SPEISER Paul

Par Bruno Sokoll

Né le 19 juillet 1877 à Sankt-Pœlten ; mort le 8 novembre 1947 à Vienne ; instituteur socialiste ; fondateur et dirigeant du mouvement de l’école laïque ; maire-adjoint de Vienne jusqu’en 1934.

Fils d’un relieur, Paul Speiser fréquenta l’école primaire, puis un cours complémentaire, enfin l’école normale et, à dix-neuf ans, il fut nommé instituteur à Obergrafendorf. Très jeune, il adhéra à la social- démocratie, et fut le disciple, l’ami et le collaborateur de Karl Seitz au sein du mouvement des instituteurs « Les Jeunes ». Instituteur progressiste, il se fit le champion de l’école laïque. Ses opinions et son activité politique lui valurent, à cette époque, d’être muté par mesure de répression, puis d’être l’objet de mesures disciplinaires, enfin d’être révoqué. Devenu employé des assurances-accident des chemins de fer, il continua de mettre ses forces au service du mouvement ouvrier.
En 1902, il était secrétaire de la section de Floridsdorf du Parti social-démocrate et éditeur du Volksbote (Messager du peuple) ; en 1907, il devint secrétaire du groupement 1’« Ecole laïque » et mena la lutte pour la réforme scolaire.

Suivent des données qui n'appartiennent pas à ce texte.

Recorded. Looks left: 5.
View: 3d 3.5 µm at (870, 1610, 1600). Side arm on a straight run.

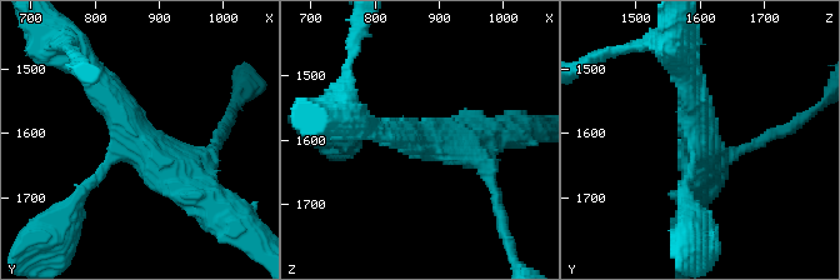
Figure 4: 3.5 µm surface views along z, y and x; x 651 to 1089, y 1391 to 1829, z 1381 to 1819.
View: em xy step 1 (tint) at (870, 1610, 1605). 3 arms meet here; the arms are 100, 350, 350 nm wide; shape alone is not enough.

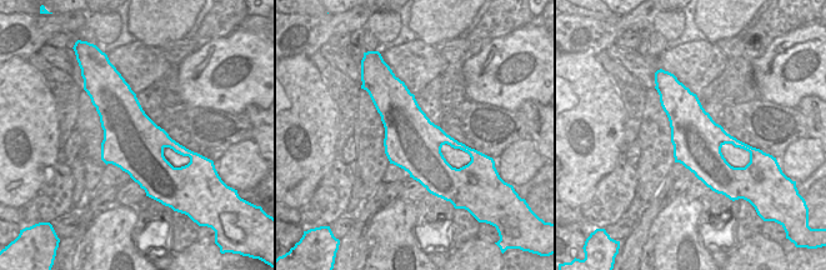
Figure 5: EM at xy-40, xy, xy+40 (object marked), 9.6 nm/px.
View: em xy step 3 (tint) at the same point. Cut it another way.

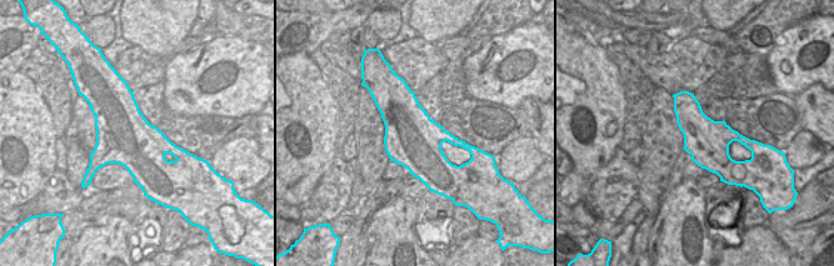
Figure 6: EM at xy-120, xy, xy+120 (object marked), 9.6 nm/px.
Keep. It runs along (194, 164), (163, 176), (90, 73) in figure 4; one cell here.

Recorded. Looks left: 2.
View: 3d 8 µm at (1870, 1030, 1810). Calibre changes.

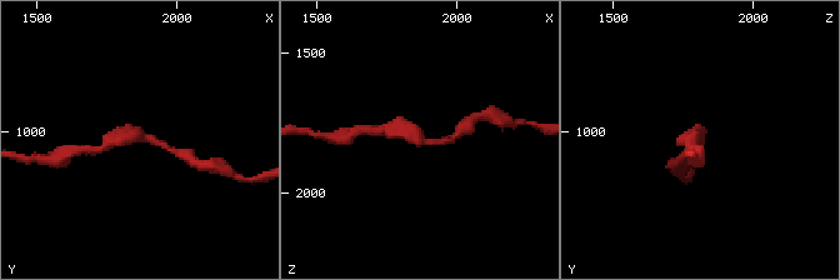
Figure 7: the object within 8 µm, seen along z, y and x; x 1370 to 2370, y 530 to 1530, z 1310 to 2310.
View: em planes (tint) at (1870, 1020, 1810). The arms are 200, 350 nm wide; shape alone is not enough.

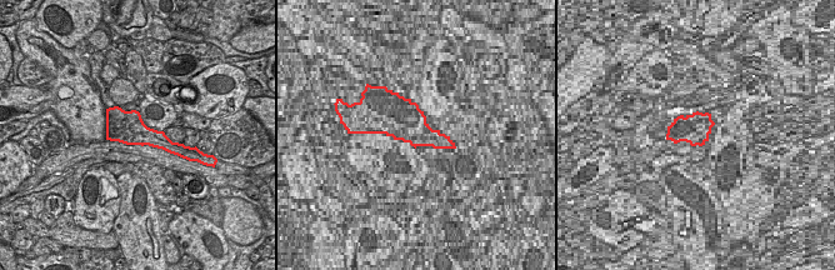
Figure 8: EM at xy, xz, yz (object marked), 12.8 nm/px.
Keep. It runs along (386, 129), (430, 143), (450, 140) in figure 7; all the same cell.

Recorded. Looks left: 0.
Done: no edits; the rest is unchecked.

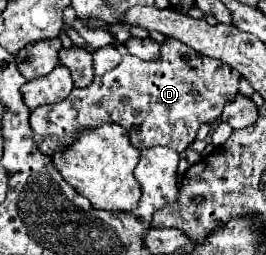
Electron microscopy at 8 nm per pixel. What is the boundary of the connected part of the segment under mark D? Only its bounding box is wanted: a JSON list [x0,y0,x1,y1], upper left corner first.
[30,38,240,158]

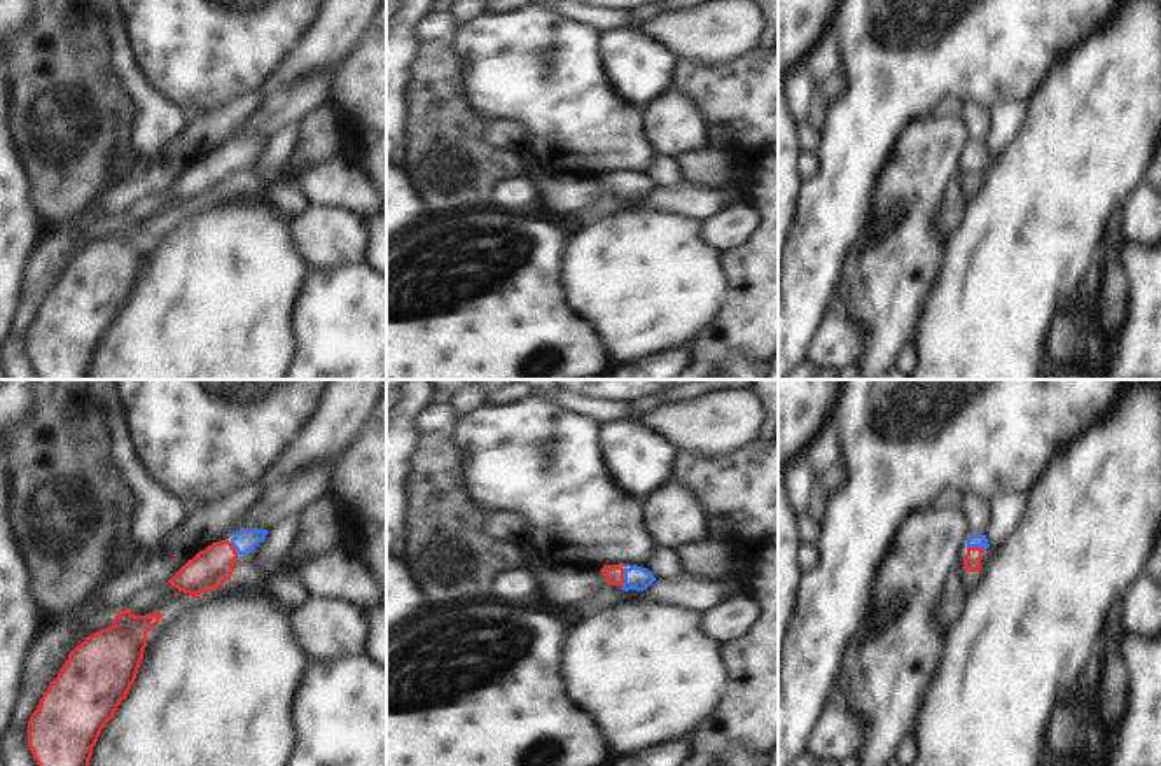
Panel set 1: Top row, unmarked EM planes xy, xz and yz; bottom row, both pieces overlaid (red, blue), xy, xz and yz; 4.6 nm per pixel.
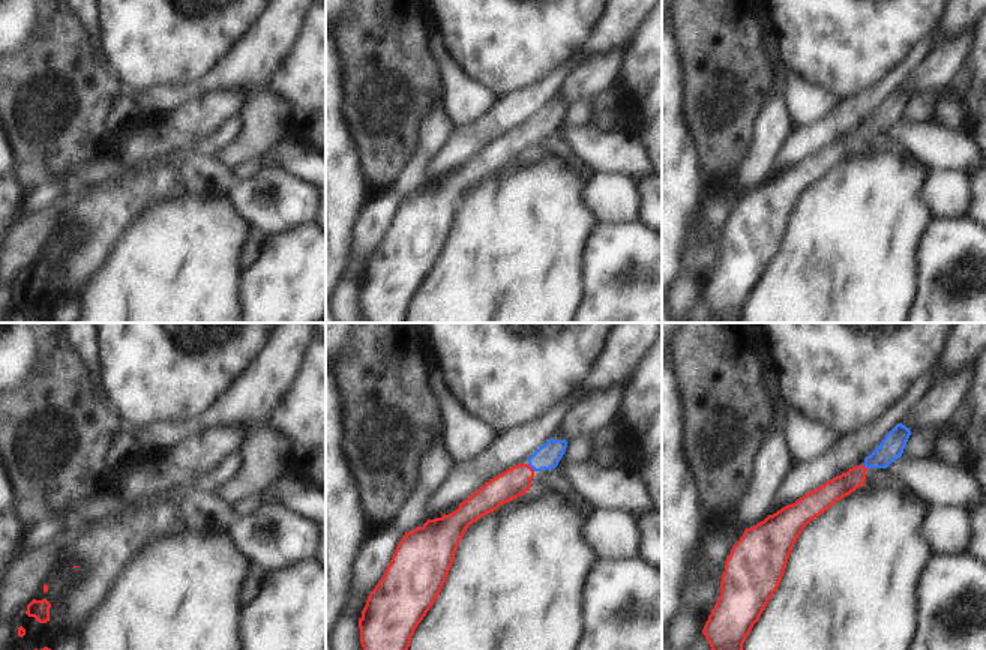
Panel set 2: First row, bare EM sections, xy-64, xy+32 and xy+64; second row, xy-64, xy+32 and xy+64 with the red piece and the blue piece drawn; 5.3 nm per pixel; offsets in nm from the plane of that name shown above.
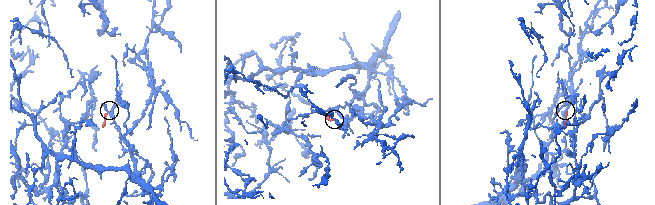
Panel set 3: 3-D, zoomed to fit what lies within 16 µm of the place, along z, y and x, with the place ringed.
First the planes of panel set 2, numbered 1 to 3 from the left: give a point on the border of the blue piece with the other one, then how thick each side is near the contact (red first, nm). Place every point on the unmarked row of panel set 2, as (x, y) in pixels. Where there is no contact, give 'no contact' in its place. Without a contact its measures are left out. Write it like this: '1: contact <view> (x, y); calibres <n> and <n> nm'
1: no contact
2: contact xy+32 (530, 131); calibres 160 and 140 nm
3: contact xy+64 (865, 131); calibres 120 and 130 nm

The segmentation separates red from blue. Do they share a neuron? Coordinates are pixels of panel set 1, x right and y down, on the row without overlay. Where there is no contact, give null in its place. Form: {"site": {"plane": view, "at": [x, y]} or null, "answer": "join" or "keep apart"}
{"site": {"plane": "xz", "at": [623, 186]}, "answer": "join"}

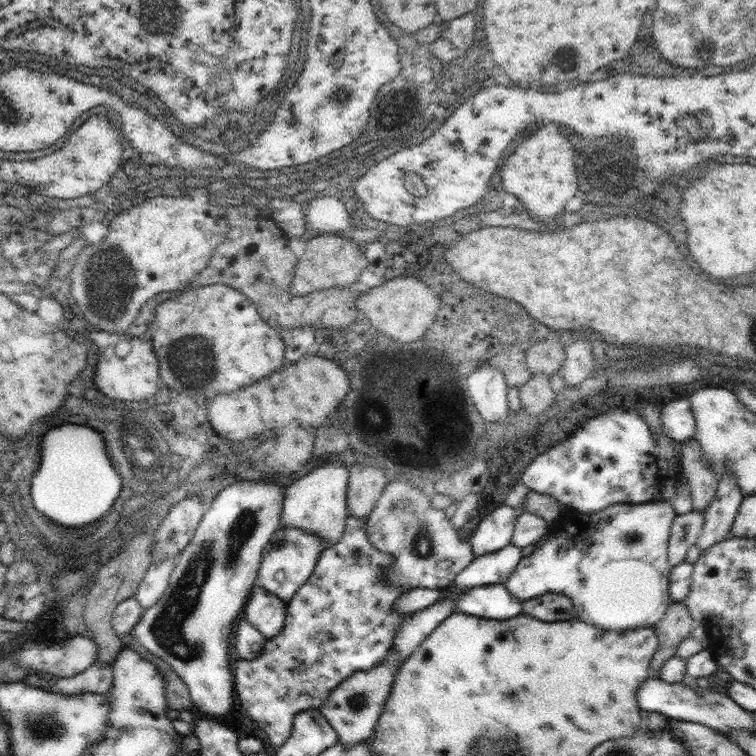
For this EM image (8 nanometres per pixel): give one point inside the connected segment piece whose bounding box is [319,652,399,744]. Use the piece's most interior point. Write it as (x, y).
(353, 708)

Dès 1912, on pouvait enregistrer 1 519 communes de l’Autriche allemande dans lesquelles existaient des groupes de 1’« Ecole laïque ». La Première Guerre mondiale interrompit l’activité de Paul Speiser : il fut mobilisé et servit à Vienne comme soldat de l’armée territoriale.
Après la révolution de 1918, Speiser devint sénateur de la ville, maire-adjoint et responsable du personnel de l’administration municipale viennoise. Il accomplit cette fonction difficile dans un esprit démocratique et la conserva jusqu’à son arrestation en février 1934. Il faisait partie de cette brillante équipe qui, sous la direction de J. Reumann et de K. Seitz, construisit « Vienne la Rouge ». Sans être à l’avant de la scène politique, il fut l’un des plus précieux conseillers de l’Hôtel de Ville.
En même temps, Speiser déployait son activité au sein des associations des Amis de l’Enfances et de l’Ecole laïque (les deux groupements avaient fusionné). Après la démission de Max Winter, il devint président du mouvement scolaire et éducatif social-démocrate. Du temps de ses premières activités politiques à Floridsdorf, il s’était étroitement lié à Seitz dont il fut toujours l’adjoint et le suppléant à la mairie de Vienne.
L’austro-fascisme l’envoya jusqu’à la fin de l’automne 1934 au camp de Wœllersdorf.
En dépit de son affection cardiaque, P. Speiser quitta l’hôpital en mai 1945 afin d’entreprendre, aux côtés de Renner, Kœrner et Schärf, alors que les combats étaient encore en cours, la reconstruction de la République et du mouvement ouvrier. L’immense travail qu’il accomplit de ce jour à sa mort aurait usé même les forces d’un homme jeune et en bonne santé. Dans un discours prononcé après l’échec de la conférence des ministres des Affaires étrangères à Moscou au printemps de 1947, Speiser prononça les paroles suivantes qui apparaissent comme un testament : « Nous, socialistes, croyons que sur la base de nos idées, de nos grands théoriciens, nous pouvons distinguer une plus longue partie du chemin qui mène à un monde meilleur et plus beau. Mais nous voulons également jeter les yeux sur la partie la plus proche du chemin et la façonner de telle manière qu’elle soit, elle aussi, belle et bonne pour les déshérités ». Il mourut à Vienne le 8 novembre 1947 alors qu’à huit heures du matin, il s’apprêtait à partir pour son travail quotidien.

Pour citer cet article :
http://maitron-en-ligne.univ-paris1.fr/spip.php?article197716, notice SPEISER Paul par Bruno Sokoll, version mise en ligne le 23 avril 2019, dernière modification le 10 avril 2019.

Par Bruno Sokoll

SOURCES : Werk und Widerhall. Grosse Gestalten des œsterreichischen Sozialismus L’Œuvre et son écho. Grandes personnalités du socialisme autrichien), édité par Norbert Leser, Vienne, 1964.